Asymmetrical signals with cytoplasmic GFP. The typical distribution of fluorescence intensity of cytoplasmic GFP in human cord blood–derived neutrophils along the axis shown of a polarizing cell (a) and a cell undergoing phagocytosis (b). (c) The dynamic nature of the fluorescence asymmetry of GFP during phagocytosis is shown in a time sequence of images of a cell undergoing phagocytosis. The position of the iC3b-opsonised zymosan particle (presented with a micropipette) is indicated in the phase-contrast image and the fluorescent images below at the times indicated. The complete time course is shown in Video 2 (available at http://www.jcb.org/cgi/content/full/jcb.200806047/DC1). (d) The effect of localized photobleaching (30 s) within the white square on the GFP signal from the leading pseudopodia and cell body is shown and (e) quantified for the leading pseudopodia (ps) and cell body (b). The ratio of mean intensities in the two locations is also shown as the dotted line (e). Bars: (a and b) 5 µm; (c) 10 µm; (d) 10 µm. Human neutrophils expressing GFP were generated from cord blood as described previously (Omidvar et al., 2006).

Figure 6.

Asymmetrical signals with cytoplasmic fluors during bleb formation.
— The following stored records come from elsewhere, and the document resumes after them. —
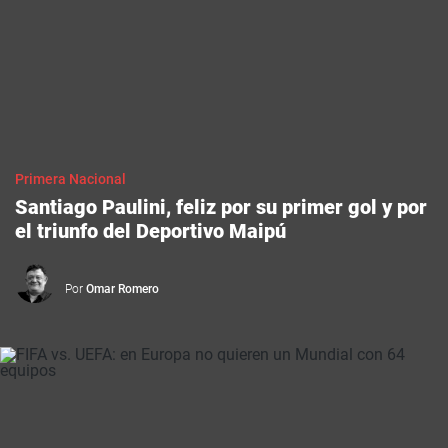
Primera Nacional
Santiago Paulini, feliz por su primer gol y por
el triunfo del Deportivo Maipú
Por
Omar Romero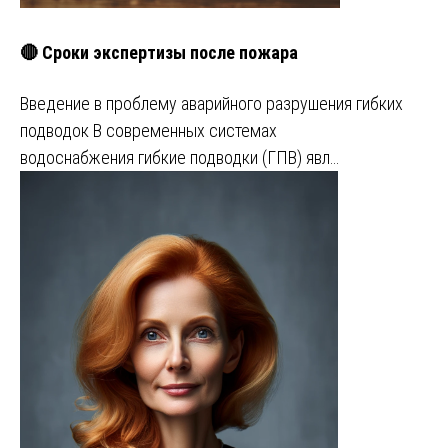
🔴 Сроки экспертизы после пожара
Введение в проблему аварийного разрушения гибких
подводок В современных системах
водоснабжения гибкие подводки (ГПВ) явл…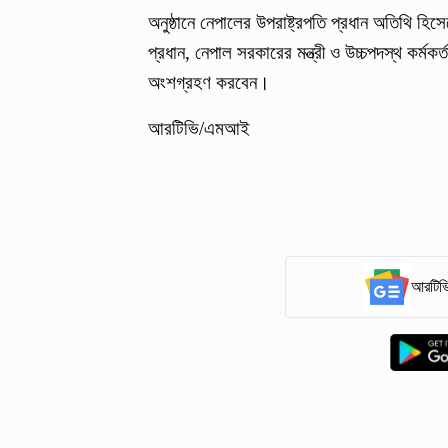
অনুষ্ঠানে নেপালের উপরাষ্ট্রপতি প্রধান অতিথি হি
প্রধান, নেপাল সরকারের মন্ত্রী ও উচ্চপদস্থ কর্মকর
অংশগ্রহণ করবেন।
আরটিভি/এমআই
আরটিভি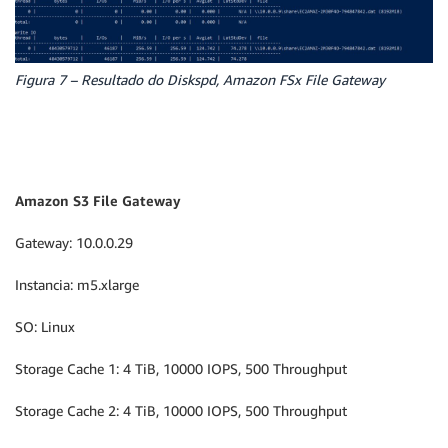
Figura 7 – Resultado do Diskspd, Amazon FSx File Gateway
Amazon S3 File Gateway
Gateway: 10.0.0.29
Instancia: m5.xlarge
SO: Linux
Storage Cache 1: 4 TiB, 10000 IOPS, 500 Throughput
Storage Cache 2: 4 TiB, 10000 IOPS, 500 Throughput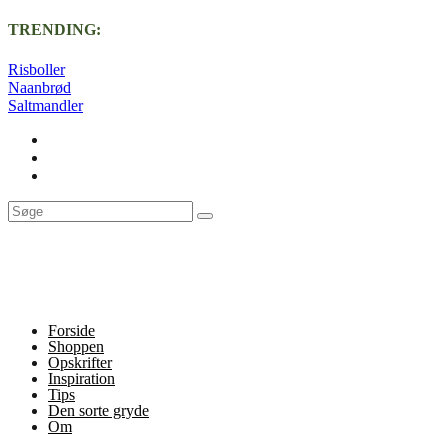
TRENDING:
Risboller
Naanbrød
Saltmandler
Forside
Shoppen
Opskrifter
Inspiration
Tips
Den sorte gryde
Om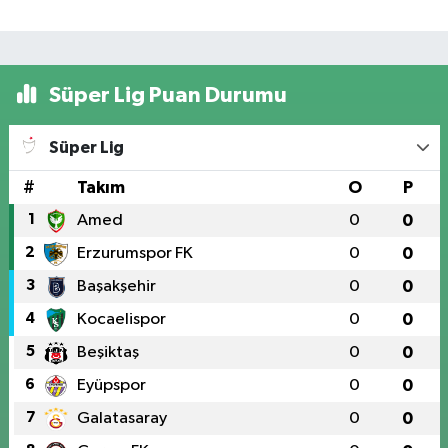
Süper Lig Puan Durumu
Süper Lig
#
Takım
O
P
1
Amed
0
0
2
Erzurumspor FK
0
0
3
Başakşehir
0
0
4
Kocaelispor
0
0
5
Beşiktaş
0
0
6
Eyüpspor
0
0
7
Galatasaray
0
0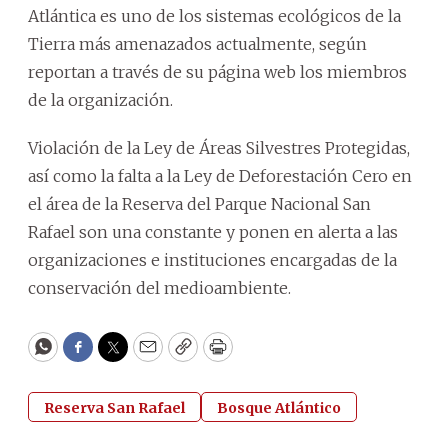
Atlántica es uno de los sistemas ecológicos de la
Tierra más amenazados actualmente, según
reportan a través de su página web los miembros
de la organización.
Violación de la Ley de Áreas Silvestres Protegidas,
así como la falta a la Ley de Deforestación Cero en
el área de la Reserva del Parque Nacional San
Rafael son una constante y ponen en alerta a las
organizaciones e instituciones encargadas de la
conservación del medioambiente.
WhatsApp
Facebook
Twitter
Email
Copy
Print
Reserva San Rafael
Bosque Atlántico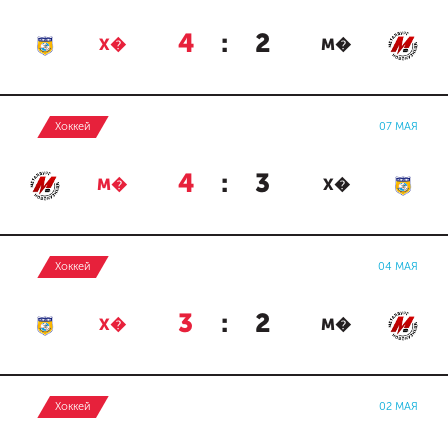
4
:
2
Х�
М�
Хоккей
07 МАЯ
4
:
3
М�
Х�
Хоккей
04 МАЯ
3
:
2
Х�
М�
Хоккей
02 МАЯ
The typical distribution of fluorescence intensity of cytoplasmic GFP along the axis indicated of a human neutrophil (a) and a Dictyostelium induced to bleb by ionophore and high extracellular Ca2+ (a′) (13 mM). (b) The fluorescence enhancement in the blebs, marked in the histogram “bl”, was similar to that observed with organelle-free cytoplasm at the leading edge or in phagocytic pseudopodia (marked “ps”) and was seen for both GFP and fluorescein (marked “GFP” and “fluor”, respectively [n = 17, 4, 8, and 5 for each column in order]). (c) The correlation between the increased fluorescence and the appearance of cytoplasmic blebs is shown in this time sequence in which the top panel shows fluorescein fluorescence and the bottom panel the corresponding phase-contrast images. The location of two blebs are marked by asterisks in the third image pair. Bars: (a) 8 µm; (c) 10 µm. The complete data for bleb formation and localized intensity increase are shown in Video 3 (available at http://www.jcb.org/cgi/content/full/jcb.200806047/DC1).

Figure 7.

Fluorescence intensity increases of GFP constructs in forming pseudopodia. The artifactual increases in fluorescent signal are evident in forming pseudopodia in neutrophilic HL60 cells expressing p67phox-GFP (a) and PH-Akt-GFP (b). The optical artifact is evident in the forming pseudopodia of these cells (gray arrows). However, this artifact can be distinguished from the genuine translocation of PH-Akt-GFP to the phagosomal membrane (red arrow). Bars, 5 µm

Figure 8.

PH-Akt-GFP translocation to leading edge and phagocytic cup. (a) The localization of PH-Akt-GFP (green) and DiIC₁₆(3) (red) in a polarized neutrophilic HL60 cell shows the specificity of PH-Akt-GFP fluorescence to the membrane at the front of the cell. (b) The distribution of PH-Akt-GFP (green) and DiIC₁₆(3) (red) in a neutrophilic HL60 cell during phagocytosis is shown, together with a ratio image of the two signals showing the specificity of binding of PH-Akt-GFP to the phagocytic cup. Bar, 5 µm (data taken from Dewitt et al., 2006).